Posted on • Originally published at evgenii.info on

How to use console.log to simplify refactoring

How to use console.log to simplify refactoring

The most common advice about refactoring is to cover old code with tests before changing anything. This is a good suggestion β€” we cannot modify code if we do not have a way to validate its correctness, and tests are the best way of gaining confidence.

However, it is easier said than done. The code you need to refactor is likely to be different from the samples you saw in the unit test tutorials which usually look like this:

How to use console.log to simplify refactoring
A typical unit-test tutorial

If the code consisted solely of single-purpose pure functions, you wouldn't need to refactor it at all. Most of the time, to-be-refactored code is hard to understand, not to mention writing tests for it. It is usually full of giant functions that do dozens of different things at the same time, implicit state manipulations, and hard-to-trace callbacks.

How to preserve a behaviour when changing a shape of code?

Let's refactor something!

Here is a piece of old code which I would like to change:

How to use console.log to simplify refactoring
Render user profile

The primary purpose of this code is to render the profile page for a given user, but it does a couple of other things:

  • It sends stats when somebody requests a profile and when the page is rendered
  • It caches previously constructed pages for up to one hour (3600000 milliseconds) to reduce the database load

We want to preserve this behaviour, which means we need resilient tests for it.

Resilient tests?

You want to write tests which will survive code refactoring. It is extremely unpleasant if you spend time writing them, then you change code and all your tests need to be fixed.

To demonstrate the problem, I will show how we can test that stats are being sent correctly:

How to use console.log to simplify refactoring
Asserting fetch in tests

Check again the piece of code that sends those stats:

How to use console.log to simplify refactoring

You can see several issues with this code:

  1. renderProfile has to know how to send stats β€” if we are to change it in the future, we will need to adjust this function
  2. We do not handle errors β€” nothing catches if a request fails
  3. All events are sent independently – it would be better to send stats in batches to reduce the number of requests

A right approach would be to put stats-related functionality to the separate module and then use it in the main one:

How to use console.log to simplify refactoring
Separate module for stats

If we run tests right now, they will fail because renderUserProfile does not send requests directly, it calls stats.trackUserRequest instead.

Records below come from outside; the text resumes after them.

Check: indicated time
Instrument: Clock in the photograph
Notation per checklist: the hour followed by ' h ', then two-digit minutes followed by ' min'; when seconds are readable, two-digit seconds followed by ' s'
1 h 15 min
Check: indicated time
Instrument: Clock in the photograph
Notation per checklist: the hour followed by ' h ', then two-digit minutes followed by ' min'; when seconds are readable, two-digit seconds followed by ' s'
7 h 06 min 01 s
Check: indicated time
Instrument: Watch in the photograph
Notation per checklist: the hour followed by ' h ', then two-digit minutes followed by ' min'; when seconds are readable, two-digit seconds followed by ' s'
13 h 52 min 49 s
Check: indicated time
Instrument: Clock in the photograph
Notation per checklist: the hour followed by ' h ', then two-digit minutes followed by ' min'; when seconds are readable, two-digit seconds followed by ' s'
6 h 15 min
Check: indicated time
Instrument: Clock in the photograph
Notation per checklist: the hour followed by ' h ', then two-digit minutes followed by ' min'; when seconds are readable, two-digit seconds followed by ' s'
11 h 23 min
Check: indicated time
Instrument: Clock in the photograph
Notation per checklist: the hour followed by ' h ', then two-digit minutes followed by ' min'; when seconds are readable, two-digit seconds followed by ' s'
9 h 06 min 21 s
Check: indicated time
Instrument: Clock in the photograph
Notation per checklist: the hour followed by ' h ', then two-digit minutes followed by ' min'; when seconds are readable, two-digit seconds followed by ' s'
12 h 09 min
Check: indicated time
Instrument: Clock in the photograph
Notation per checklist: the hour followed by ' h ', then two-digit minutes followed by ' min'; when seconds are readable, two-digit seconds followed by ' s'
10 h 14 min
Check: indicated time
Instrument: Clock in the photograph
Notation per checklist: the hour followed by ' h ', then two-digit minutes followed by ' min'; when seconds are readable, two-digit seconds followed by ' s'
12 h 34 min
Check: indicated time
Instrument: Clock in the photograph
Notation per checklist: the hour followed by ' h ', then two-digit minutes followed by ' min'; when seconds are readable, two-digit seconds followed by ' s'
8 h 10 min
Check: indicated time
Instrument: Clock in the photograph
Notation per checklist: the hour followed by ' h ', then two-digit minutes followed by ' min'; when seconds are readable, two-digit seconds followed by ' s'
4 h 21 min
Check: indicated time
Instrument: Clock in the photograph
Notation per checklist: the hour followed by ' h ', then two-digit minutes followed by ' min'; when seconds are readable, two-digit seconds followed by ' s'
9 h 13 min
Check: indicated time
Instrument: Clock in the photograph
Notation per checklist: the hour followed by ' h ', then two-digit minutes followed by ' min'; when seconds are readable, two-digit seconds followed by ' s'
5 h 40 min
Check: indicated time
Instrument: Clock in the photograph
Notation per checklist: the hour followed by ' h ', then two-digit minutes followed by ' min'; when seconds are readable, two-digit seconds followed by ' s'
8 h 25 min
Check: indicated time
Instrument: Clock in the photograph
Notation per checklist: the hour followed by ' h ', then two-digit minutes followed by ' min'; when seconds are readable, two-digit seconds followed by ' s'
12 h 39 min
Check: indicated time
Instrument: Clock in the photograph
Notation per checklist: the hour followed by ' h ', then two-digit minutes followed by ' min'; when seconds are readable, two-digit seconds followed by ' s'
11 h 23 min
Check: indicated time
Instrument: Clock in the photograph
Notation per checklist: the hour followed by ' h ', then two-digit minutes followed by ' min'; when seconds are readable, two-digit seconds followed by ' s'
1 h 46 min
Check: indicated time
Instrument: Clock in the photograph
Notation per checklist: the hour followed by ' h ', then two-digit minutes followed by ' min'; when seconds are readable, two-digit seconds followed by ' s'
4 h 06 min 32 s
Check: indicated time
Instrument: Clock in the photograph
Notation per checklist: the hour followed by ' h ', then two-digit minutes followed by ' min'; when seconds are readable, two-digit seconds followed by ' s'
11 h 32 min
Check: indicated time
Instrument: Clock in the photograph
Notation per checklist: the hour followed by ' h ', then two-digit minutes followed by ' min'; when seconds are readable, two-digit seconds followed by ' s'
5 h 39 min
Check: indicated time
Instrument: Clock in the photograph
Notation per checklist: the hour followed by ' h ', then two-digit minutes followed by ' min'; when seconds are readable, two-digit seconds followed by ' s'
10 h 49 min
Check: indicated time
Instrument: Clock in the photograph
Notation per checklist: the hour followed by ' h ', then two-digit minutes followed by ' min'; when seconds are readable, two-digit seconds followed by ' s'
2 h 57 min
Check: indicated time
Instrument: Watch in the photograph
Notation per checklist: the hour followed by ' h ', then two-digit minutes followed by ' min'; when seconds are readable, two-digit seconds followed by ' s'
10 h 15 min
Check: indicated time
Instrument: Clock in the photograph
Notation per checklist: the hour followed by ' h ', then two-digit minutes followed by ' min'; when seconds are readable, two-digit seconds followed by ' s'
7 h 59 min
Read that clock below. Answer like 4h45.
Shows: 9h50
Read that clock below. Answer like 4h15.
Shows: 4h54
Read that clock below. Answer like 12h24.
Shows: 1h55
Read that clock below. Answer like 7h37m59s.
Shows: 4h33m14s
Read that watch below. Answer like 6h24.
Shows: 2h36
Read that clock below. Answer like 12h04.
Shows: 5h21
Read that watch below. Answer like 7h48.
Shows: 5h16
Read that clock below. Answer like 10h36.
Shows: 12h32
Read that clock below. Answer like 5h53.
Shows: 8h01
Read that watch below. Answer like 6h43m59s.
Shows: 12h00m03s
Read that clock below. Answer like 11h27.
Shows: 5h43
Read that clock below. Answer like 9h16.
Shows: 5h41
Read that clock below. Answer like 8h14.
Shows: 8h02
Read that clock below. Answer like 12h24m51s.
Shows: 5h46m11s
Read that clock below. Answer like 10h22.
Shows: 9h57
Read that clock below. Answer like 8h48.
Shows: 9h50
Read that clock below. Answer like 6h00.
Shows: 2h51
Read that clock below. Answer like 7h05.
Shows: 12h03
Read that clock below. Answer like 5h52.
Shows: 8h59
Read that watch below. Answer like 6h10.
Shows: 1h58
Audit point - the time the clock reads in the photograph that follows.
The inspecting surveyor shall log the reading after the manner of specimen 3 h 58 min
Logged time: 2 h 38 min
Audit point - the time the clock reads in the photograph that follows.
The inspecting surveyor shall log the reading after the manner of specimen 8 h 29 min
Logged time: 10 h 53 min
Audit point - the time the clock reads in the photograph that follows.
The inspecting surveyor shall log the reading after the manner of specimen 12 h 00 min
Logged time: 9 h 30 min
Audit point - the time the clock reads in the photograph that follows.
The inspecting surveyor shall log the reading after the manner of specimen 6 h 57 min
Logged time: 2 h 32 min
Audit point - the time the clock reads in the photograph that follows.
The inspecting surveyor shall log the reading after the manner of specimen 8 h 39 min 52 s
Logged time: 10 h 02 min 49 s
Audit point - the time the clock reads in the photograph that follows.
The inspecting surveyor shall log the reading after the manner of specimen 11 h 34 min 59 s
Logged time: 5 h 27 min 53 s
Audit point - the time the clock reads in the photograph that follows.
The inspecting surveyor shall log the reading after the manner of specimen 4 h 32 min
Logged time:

Using console.log to strengthen tests during refactoring

When everything is hugely volatile, we may want to temporary sprinkle logs in important logical pieces:

How to use console.log to simplify refactoring
console.log next to sending stats

On the next step, write tests asserting that correct data was logged:

How to use console.log to simplify refactoring
Checking if the correct string was logged

Then, make sure that those logs go to the right places during refactoring:

How to use console.log to simplify refactoring
Logs stick with the relevant code

When refactoring is done, remove all useless logs and replace them with proper assertions in tests:

How to use console.log to simplify refactoring
Logs did the job and can be removed

This simple trick will help you keep your tests green during refactoring no matter how much code you modify. Using this method, you can test very complex logic, such as caching:

How to use console.log to simplify refactoring
Tests for caching logic

Final words

It is troublesome when you cannot rely on your tests when you need them the most. But it is much worse when your tests are green and code works incorrectly.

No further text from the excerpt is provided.